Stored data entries
******
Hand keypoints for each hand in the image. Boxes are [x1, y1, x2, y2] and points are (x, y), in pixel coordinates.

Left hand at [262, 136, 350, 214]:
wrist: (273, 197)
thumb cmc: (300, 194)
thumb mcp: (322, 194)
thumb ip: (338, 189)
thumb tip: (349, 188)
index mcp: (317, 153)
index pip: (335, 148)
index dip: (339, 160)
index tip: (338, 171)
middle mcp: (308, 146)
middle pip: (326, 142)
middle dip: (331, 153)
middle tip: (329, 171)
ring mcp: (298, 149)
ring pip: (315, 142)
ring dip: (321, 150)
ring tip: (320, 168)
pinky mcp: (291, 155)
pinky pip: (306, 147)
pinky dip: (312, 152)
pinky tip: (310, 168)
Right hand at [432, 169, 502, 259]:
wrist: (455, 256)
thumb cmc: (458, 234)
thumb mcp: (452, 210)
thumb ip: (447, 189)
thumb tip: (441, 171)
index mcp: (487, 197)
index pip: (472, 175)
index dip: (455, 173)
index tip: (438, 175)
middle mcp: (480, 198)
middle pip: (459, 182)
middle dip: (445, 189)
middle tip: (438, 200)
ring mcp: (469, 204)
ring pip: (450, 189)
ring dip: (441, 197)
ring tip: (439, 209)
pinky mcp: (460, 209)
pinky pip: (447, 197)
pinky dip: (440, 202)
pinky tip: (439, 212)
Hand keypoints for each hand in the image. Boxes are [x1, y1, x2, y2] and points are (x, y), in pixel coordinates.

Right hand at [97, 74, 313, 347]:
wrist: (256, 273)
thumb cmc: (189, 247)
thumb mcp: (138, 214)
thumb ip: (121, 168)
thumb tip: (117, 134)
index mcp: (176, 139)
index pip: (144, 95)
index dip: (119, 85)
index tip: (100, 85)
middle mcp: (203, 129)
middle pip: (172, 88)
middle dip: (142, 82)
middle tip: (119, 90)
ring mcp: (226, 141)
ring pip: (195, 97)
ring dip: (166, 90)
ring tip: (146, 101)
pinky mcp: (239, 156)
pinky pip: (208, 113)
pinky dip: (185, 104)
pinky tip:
******
* **What you need to do**: One inclusive range is required: first line of the data through the line containing "pinky pip: (306, 147)". Set it down exactly and output nothing else.

* **Solved problem**:
Hand keypoints for each hand in the image. Boxes are [x1, y1, x2, y2] and points are (x, y), in pixel coordinates.

Left hand at [262, 136, 350, 214]:
wrist: (273, 197)
thumb cmc: (300, 194)
thumb mcp: (322, 194)
thumb ip: (338, 189)
thumb tip: (349, 188)
index mcp: (317, 153)
index pip: (335, 148)
index dip: (339, 160)
index tip: (338, 171)
middle mcp: (308, 146)
middle pip: (326, 142)
middle dip: (331, 153)
middle tip: (329, 171)
ring mcp: (298, 149)
ring pip: (315, 142)
ring dip: (321, 150)
ring tip: (320, 168)
pinky mcp: (291, 155)
pinky pip: (306, 147)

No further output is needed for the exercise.